The Greenwich Village Home Where Lincoln’s Assassination Might Have Been Averted
This is one in a series of posts marking the anniversary of the designation of the Greenwich Village Historic District.
President Abraham Lincoln, after saving the Union and winning the Civil War, was shot by actor John Wilkes Booth at the Ford Theater in Washington, D.C. on April 14, 1865, finally succumbing to his wounds the next morning on April 15th. Lincoln was the first U.S. President ever assassinated, and his death led to a protracted period of national mourning and political tumult, including the first impeachment of a U.S. President, Lincoln’s successor Andrew Johnson.
But this event which changed the course of history might never have happened were it not for events connected to one of the most unusual houses in Greenwich Village, which thanks to landmark protections still stands, constructed by one of Greenwich Village’s most prolific builders.
45 Grove Street, which stands just west of Bleecker Street, was originally a free-standing home built in 1830. According to the Greenwich Village Historic District designation report “it was undoubtedly one of the finest and largest Federal residences in Greenwich Village,” often referred to ask the Whittemore Mansion. It was built for Samuel Whittemore (1774-1835), who was one of the major property owners in the area, and who was largely responsible for the early development of this part of the Village. Whittemore was the senior member of the firm of S. Whittemore & Company, manufacturers of steam-propelled carding equipment used in textile manufacturing. One of his factories was located nearby on Waverly Place, then known as Factory Street.
When 45 Grove Street was originally built it was just two stories, and many of its original details including Flemish bond brickwork, arched doorway, and Federal lintels at the windows are still intact (the two upper stories were added in 1871).

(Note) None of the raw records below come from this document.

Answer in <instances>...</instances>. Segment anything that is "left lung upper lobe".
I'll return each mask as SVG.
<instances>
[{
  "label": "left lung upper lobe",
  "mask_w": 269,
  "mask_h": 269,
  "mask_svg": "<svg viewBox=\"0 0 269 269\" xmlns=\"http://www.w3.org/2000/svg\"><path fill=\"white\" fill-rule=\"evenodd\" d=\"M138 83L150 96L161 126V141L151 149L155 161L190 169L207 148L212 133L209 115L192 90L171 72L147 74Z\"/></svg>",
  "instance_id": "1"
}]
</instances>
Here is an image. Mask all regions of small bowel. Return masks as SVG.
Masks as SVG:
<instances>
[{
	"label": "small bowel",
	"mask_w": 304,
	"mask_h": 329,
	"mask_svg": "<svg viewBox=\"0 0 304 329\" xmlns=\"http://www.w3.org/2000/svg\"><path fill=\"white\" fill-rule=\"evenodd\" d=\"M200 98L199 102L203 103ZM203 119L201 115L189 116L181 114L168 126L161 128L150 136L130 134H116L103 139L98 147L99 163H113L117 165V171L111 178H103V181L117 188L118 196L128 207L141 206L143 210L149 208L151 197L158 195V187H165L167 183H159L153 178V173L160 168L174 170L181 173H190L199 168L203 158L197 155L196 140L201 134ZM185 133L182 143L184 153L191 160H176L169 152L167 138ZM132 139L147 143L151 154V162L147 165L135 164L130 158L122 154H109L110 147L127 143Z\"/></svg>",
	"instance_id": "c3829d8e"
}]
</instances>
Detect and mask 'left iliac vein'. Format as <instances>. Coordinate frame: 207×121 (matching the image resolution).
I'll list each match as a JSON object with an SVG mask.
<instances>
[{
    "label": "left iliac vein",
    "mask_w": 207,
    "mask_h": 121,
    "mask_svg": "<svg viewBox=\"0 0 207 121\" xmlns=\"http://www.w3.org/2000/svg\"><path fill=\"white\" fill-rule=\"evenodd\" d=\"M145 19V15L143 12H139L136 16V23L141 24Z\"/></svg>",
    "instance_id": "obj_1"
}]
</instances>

But by 1851, the neighborhood was becoming increasingly crowded with immigrants and industry, and the Whittemore Family sold it. Not long after the sale, the home was operating as a boarding house.
One of the boarders was a man named Samuel K. Chester. Chester was an actor and associate of fellow actor John Wilkes Booth. Around the beginning of 1865, Booth came to 45 Grove Street to meet Chester at his home and try to persuade him to participate in a “conspiracy to take over the government” including kidnapping President Lincoln, and bring them to Richmond, Virginia. Booth was a strong supporter of the Confederate cause, and wildly opposed to Lincoln’s war to save the Union and his move to free the slaves.
After Chester turned down Booth’s offer to assist with the kidnapping of the President, Booth changed his plan to murdering the President instead, which he could do without assistance. Had Chester either agreed to participate in the plan to kidnap the President, or reported Booth’s plot, Lincoln’s life might have been spared, and the course of history quite different.
But he did neither. Just days after Lee’s surrender at Appamatox and the collapse of the Confederacy, Booth shot Lincoln as he watched a performance of ‘Our American Cousin’ at Ford’s Theater, shouting (by various accounts) “Sic semper tyrannis” (“Thus always to tyrants,” the state motto of Virginia) or “The South is avenged!” as he leaped from Lincoln’s box and onto the stage. He escaped, but after the largest manhunt in American history up to that time, he was shot and killed. Lincoln was replaced as President by Andrew Johnson, a Southern Democrat who was significantly more sympathetic to the Confederate cause than Lincoln, who refused to adopt or enforce many of the Republican party’s Reconstructionist programs granting rights to freed slaves. He was impeached in 1868, but fell just one vote short of being removed from office by the Senate.
By another twist of fate, shortly after the Civil War, 45 Grove became known as the “Lincoln Home” for destitute soldiers and sailors.